▶ WHAT IS NEEDED: For every line in the data below that contains "down", copy the line.

▶ RECORDS SUPPLIED:
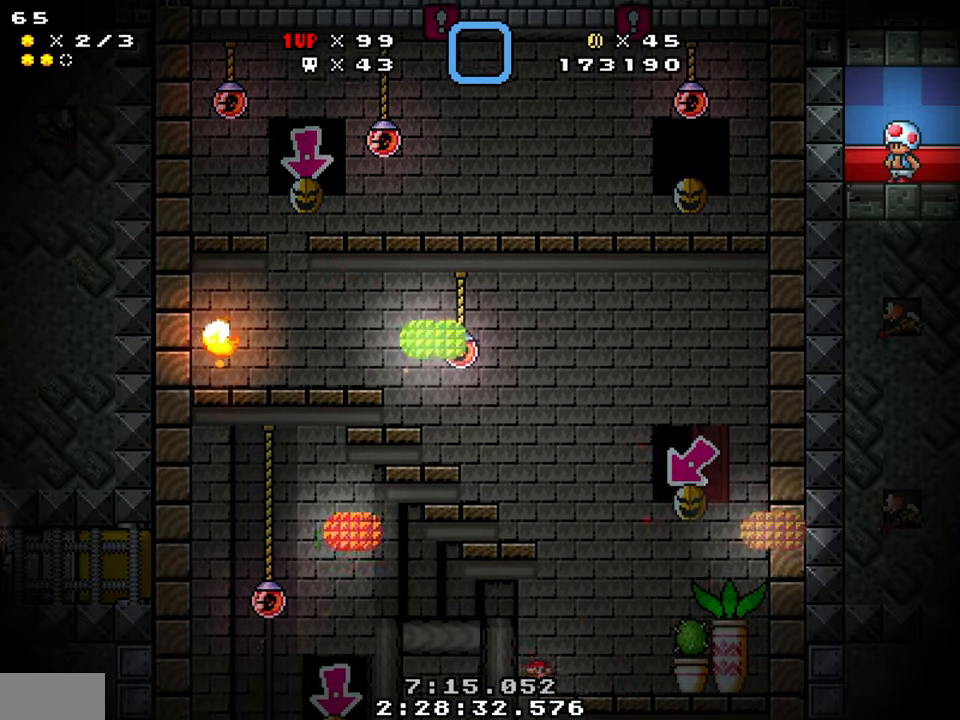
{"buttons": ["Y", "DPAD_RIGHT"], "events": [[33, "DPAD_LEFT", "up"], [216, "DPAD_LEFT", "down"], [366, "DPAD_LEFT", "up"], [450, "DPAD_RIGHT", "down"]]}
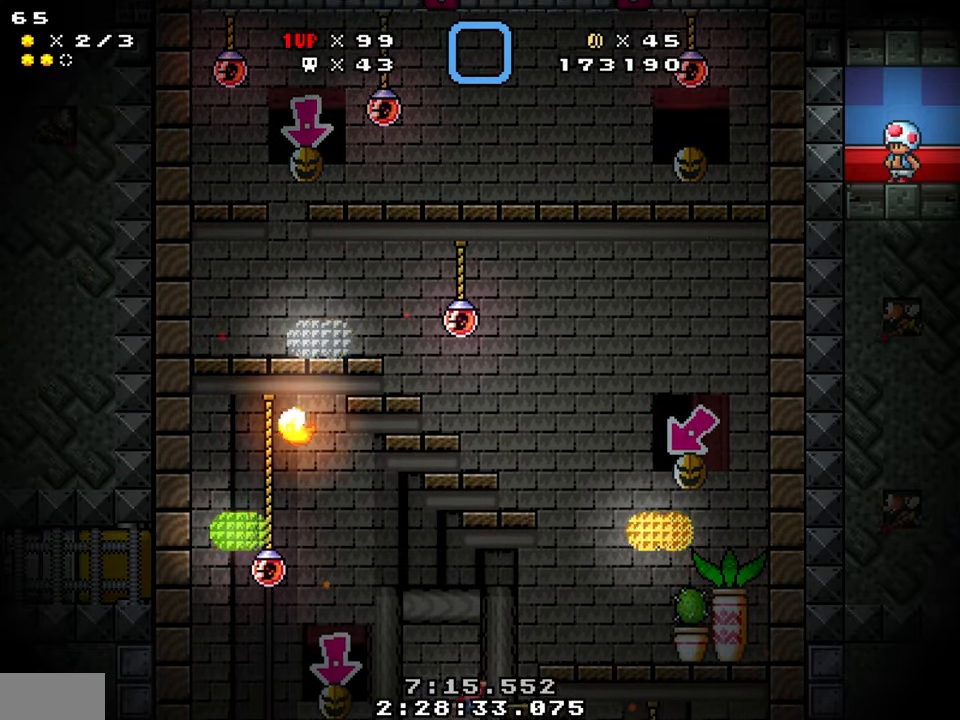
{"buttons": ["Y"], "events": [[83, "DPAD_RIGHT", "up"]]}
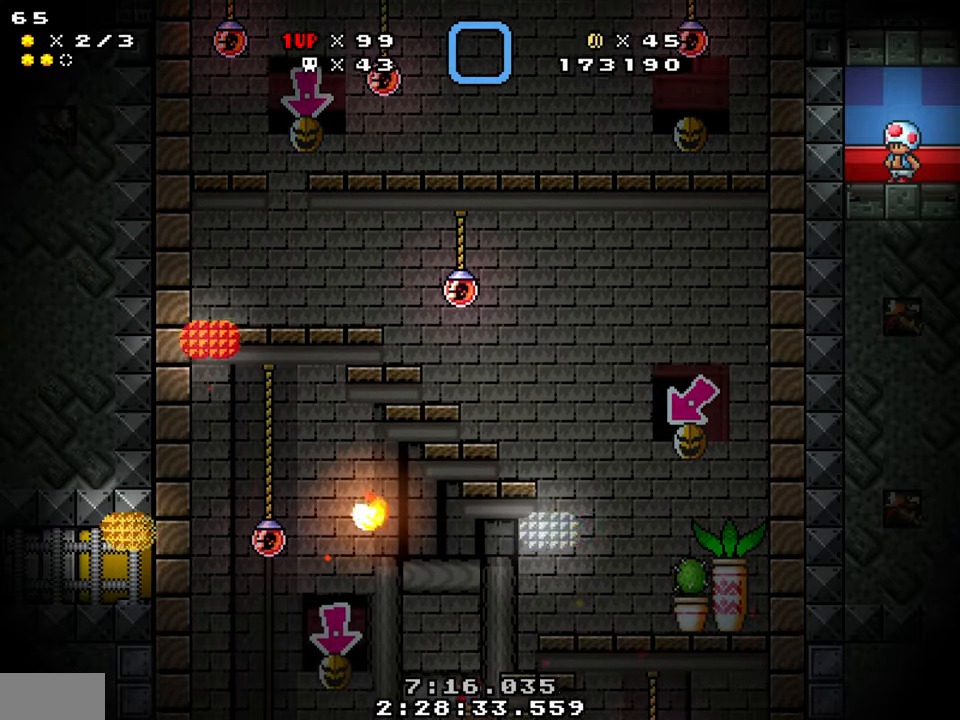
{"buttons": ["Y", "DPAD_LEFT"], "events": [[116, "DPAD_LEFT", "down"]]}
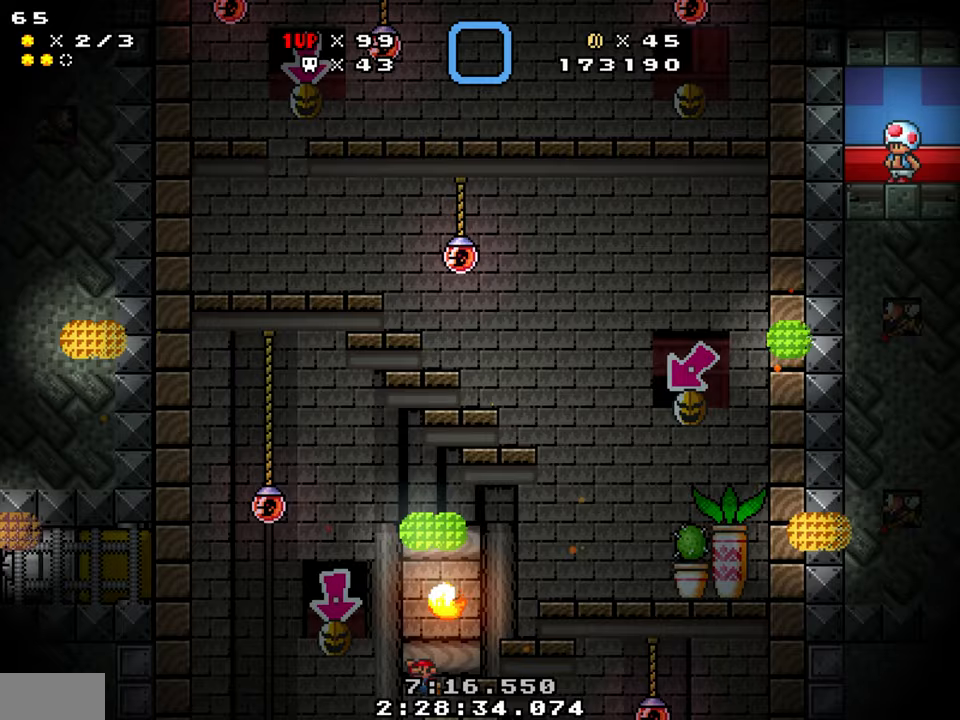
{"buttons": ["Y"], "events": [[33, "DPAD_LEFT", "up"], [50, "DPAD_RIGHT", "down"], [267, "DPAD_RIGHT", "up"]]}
...
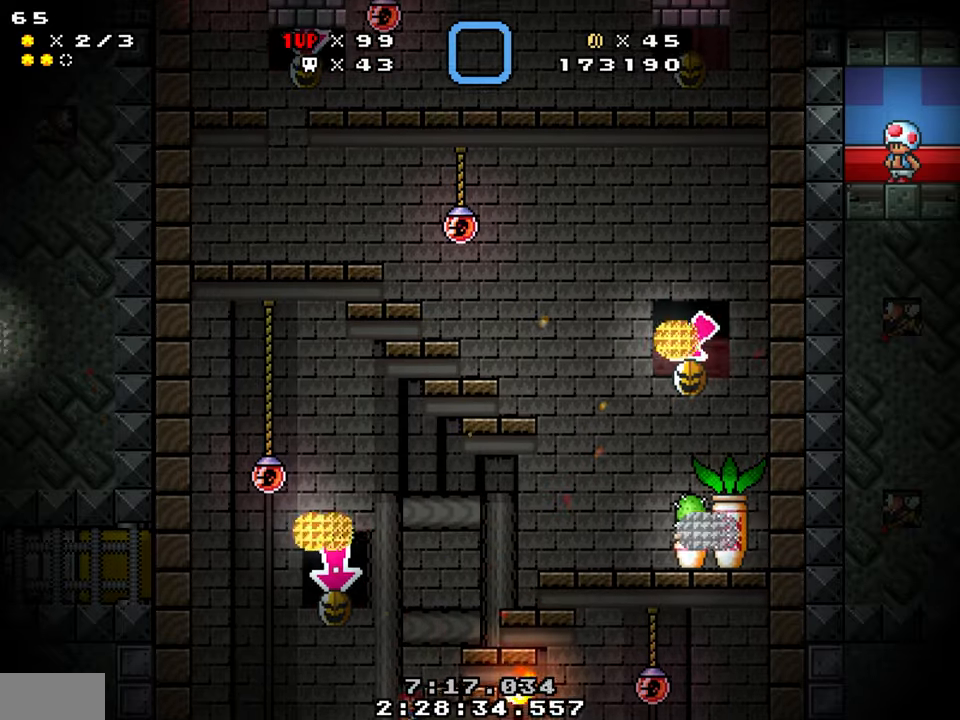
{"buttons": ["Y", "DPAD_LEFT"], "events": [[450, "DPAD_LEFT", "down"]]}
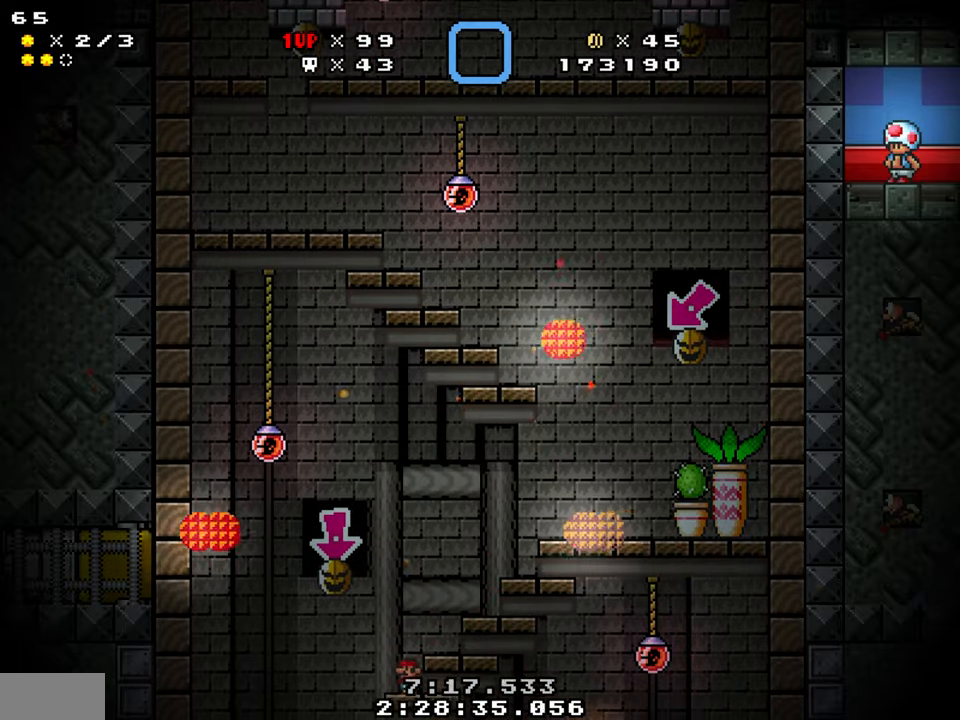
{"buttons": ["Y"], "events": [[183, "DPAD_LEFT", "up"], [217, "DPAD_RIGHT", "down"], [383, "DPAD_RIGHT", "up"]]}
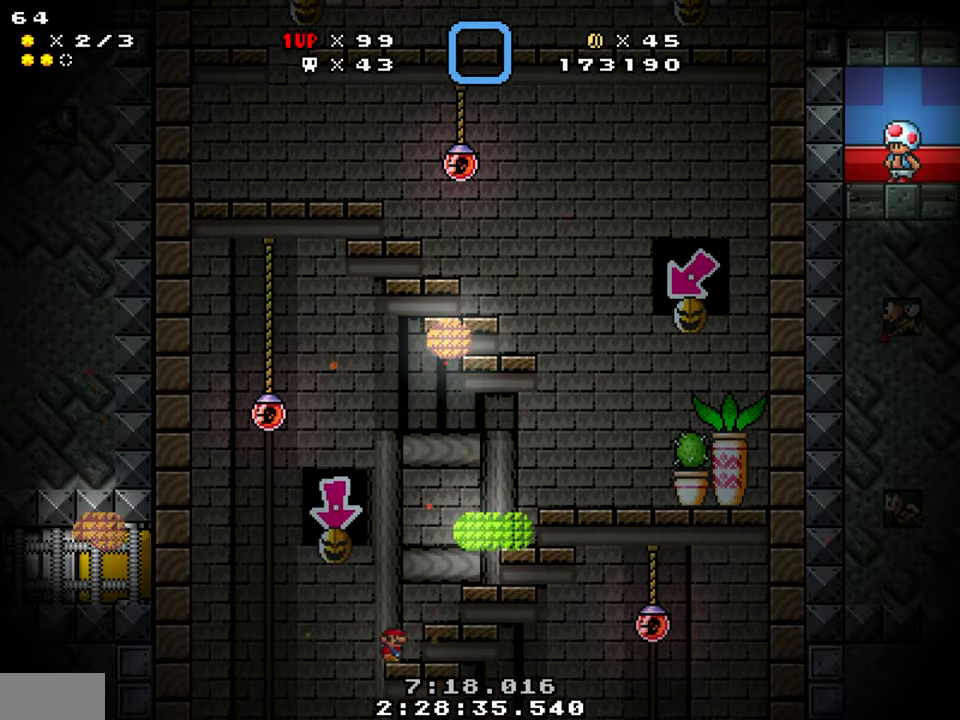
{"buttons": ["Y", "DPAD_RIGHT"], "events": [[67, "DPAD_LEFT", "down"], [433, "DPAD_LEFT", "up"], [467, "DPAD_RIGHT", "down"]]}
...
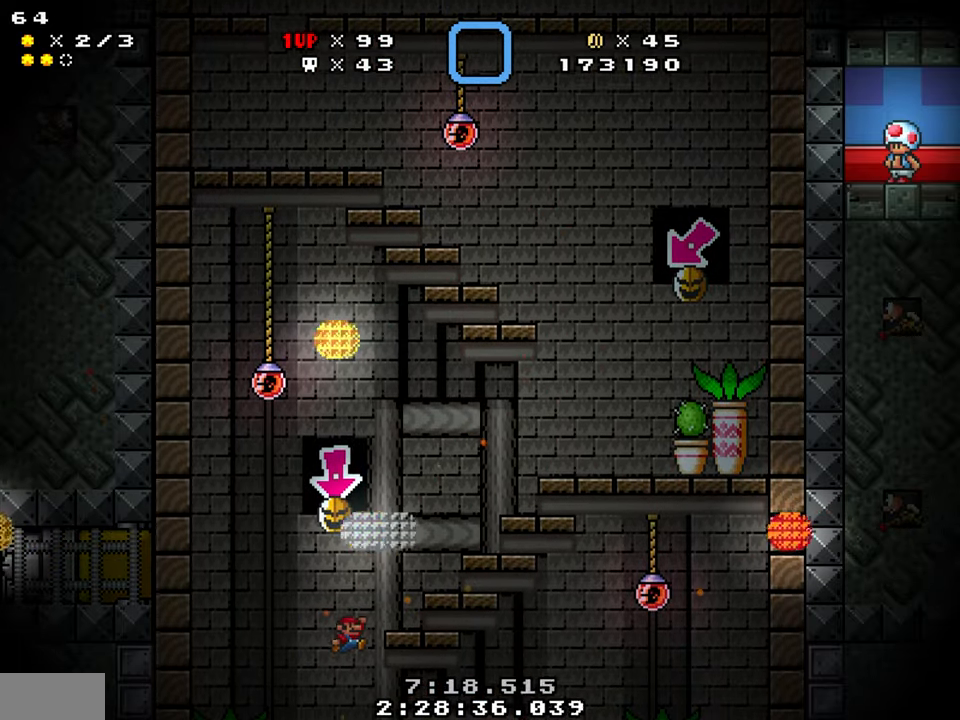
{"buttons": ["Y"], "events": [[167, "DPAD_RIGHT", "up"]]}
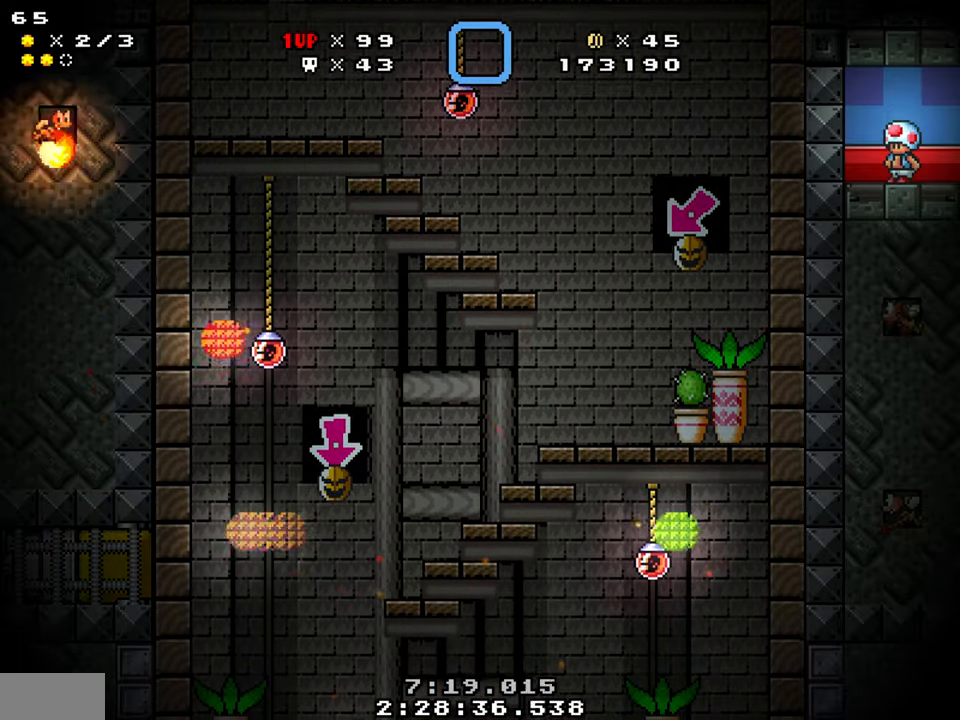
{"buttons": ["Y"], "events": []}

▶ ANSWER SPACE:
{"buttons": ["Y", "DPAD_RIGHT"], "events": [[33, "DPAD_LEFT", "up"], [216, "DPAD_LEFT", "down"], [366, "DPAD_LEFT", "up"], [450, "DPAD_RIGHT", "down"]]}
{"buttons": ["Y", "DPAD_LEFT"], "events": [[116, "DPAD_LEFT", "down"]]}
{"buttons": ["Y"], "events": [[33, "DPAD_LEFT", "up"], [50, "DPAD_RIGHT", "down"], [267, "DPAD_RIGHT", "up"]]}
{"buttons": ["Y", "DPAD_LEFT"], "events": [[450, "DPAD_LEFT", "down"]]}
{"buttons": ["Y"], "events": [[183, "DPAD_LEFT", "up"], [217, "DPAD_RIGHT", "down"], [383, "DPAD_RIGHT", "up"]]}
{"buttons": ["Y", "DPAD_RIGHT"], "events": [[67, "DPAD_LEFT", "down"], [433, "DPAD_LEFT", "up"], [467, "DPAD_RIGHT", "down"]]}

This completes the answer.